Yes, it really was that dramatic in my head. My internal monologue is WILD.
Factor in biological hormone change too. (I’m NOT a doctor, this is just my experience).
Turns out, my declining oestrogen levels were also helping me return to a more authentic version of myself. One that wanted to rediscover all of the things I loved as a child and as a young woman (writing and dancing are just two of those) and that was now ready to jettison many of the things I felt I “should” be doing or be interested in as a midlife adult. (Like cooking dinner every night. Nope. That’s what crackers were invented for.)
I felt more able to say no to things. To refuse to be as helpful as I could make myself in the service of everyone else’s needs and never my own. And to start being much, much clearer about what I wanted and why.
I also conducted my own, highly un-scientific WhatsApp poll of women I love and trust and guess what? So many of them cited 44 as a year of clarity, chaos, or quiet revolution. Some left jobs (or partners), others launched businesses, some finally spoke up after years of playing small. All of them changed.
And there’s one more thing that really hit me aged 44, as I contemplated my career.
“44 isn’t the end of my career. It’s the middle.”
After more than 20 years carving out a very successful corporate career, I felt tapped out. As if I had reached the maximum range of my potential and I was stressed and bored. The worst combination for me.

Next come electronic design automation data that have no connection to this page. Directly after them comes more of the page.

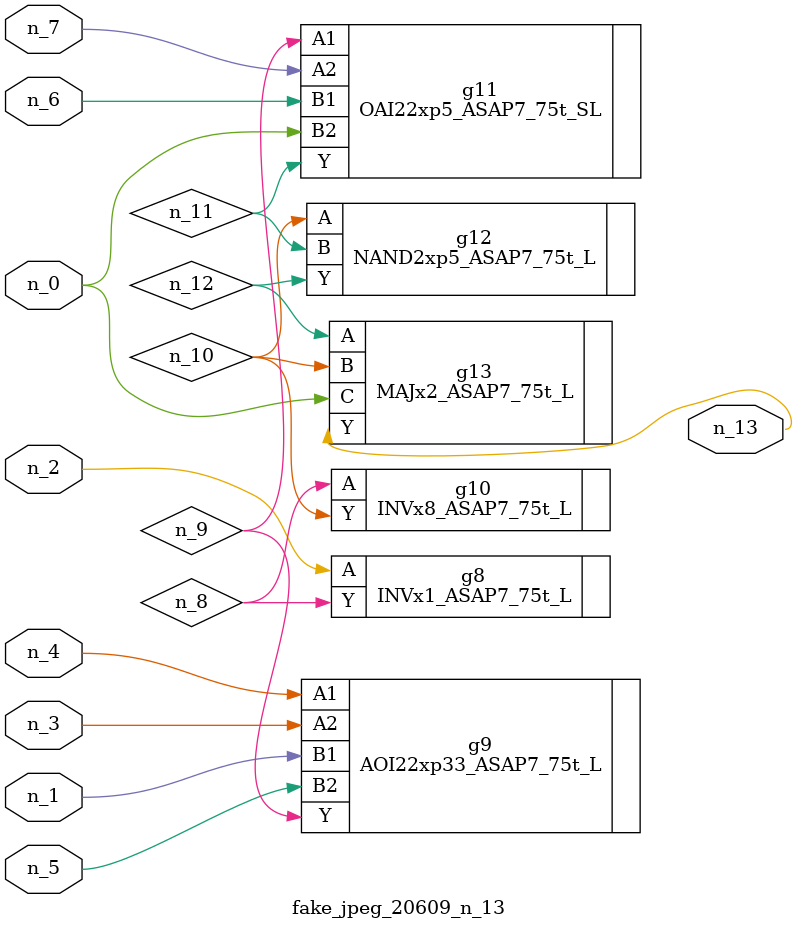
<source format=v>
module fake_jpeg_20609_n_13 (n_3, n_2, n_1, n_0, n_4, n_6, n_5, n_7, n_13);

input n_3;
input n_2;
input n_1;
input n_0;
input n_4;
input n_6;
input n_5;
input n_7;

output n_13;

wire n_11;
wire n_10;
wire n_12;
wire n_8;
wire n_9;

INVx1_ASAP7_75t_L g8 ( 
.A(n_2),
.Y(n_8)
);

AOI22xp33_ASAP7_75t_L g9 ( 
.A1(n_4),
.A2(n_3),
.B1(n_1),
.B2(n_5),
.Y(n_9)
);

INVx8_ASAP7_75t_L g10 ( 
.A(n_8),
.Y(n_10)
);

NAND2xp5_ASAP7_75t_L g12 ( 
.A(n_10),
.B(n_11),
.Y(n_12)
);

OAI22xp5_ASAP7_75t_SL g11 ( 
.A1(n_9),
.A2(n_7),
.B1(n_6),
.B2(n_0),
.Y(n_11)
);

MAJx2_ASAP7_75t_L g13 ( 
.A(n_12),
.B(n_10),
.C(n_0),
.Y(n_13)
);


endmodule
</source>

But I realised that I may have another 20 years of working ahead of me.
And that’s enough time to build another very successful career if I chose.
Reader I did choose. And the rest, for me, is history.
Why 44 Might Be Your Turning Point Too
Here’s what I know now, from coaching dozens of midlife women and being one myself:
By 44, you’ve seen and experienced enough to know what matters, and what no longer does.
You’ve likely hit a point where you’re done tolerating things: toxic culture, career drift, invisible labour, all of it.
You’ve still got decades ahead in your career (or careers, plural), and now you want to use them well.
And yes, ageism is real. We too often prize fresh energy over deep wisdom (hey - you can have both you know!) But that doesn’t mean we have to be wait to be picked off the shelf. It means we can choose to pick ourselves.
And no, this wasn’t the easy route by any means. It was messy, scary, and involved several existential spirals (which I am PRONE to), a negative affect on my finances and many, many dark nights of the soul. But it was mine. And I wouldn’t go back.
At 44, I stopped asking for permission and started backing myself.
Turns out midlife will do that to you.
Join the Women on the Verge community
I write for the midlife women who are done being nice, quiet, or stuck. And I explore everything that midlife has to offer us - from pop culture to deep-rooted mindset shifts. I’m obsessed with the awfulness of And Just Like That and I miss alcohol, but am transformed enough to stay alcohol-free (at least for now. Turns out midlife and wine - a combination to land you in the depths of despair…) And I still love a late night mocktail in Paris…
If that’s you, come join me.
If it’s your best friend, send her this.
And if you’re my husband, congrats on reading this far honey…
I think 38 was my trial year, it's when I left corporate and started again. I'm now 44 and feeling all the shifts again - personally and in my business. I'm looking forward to seeing where it goes.
Great reminder.
Today is my 50th birthday. The last year has been a tough one for many reasons. I have to force myself to think of things I have accomplished because I easily catch myself dwelling on the dreams that never happened.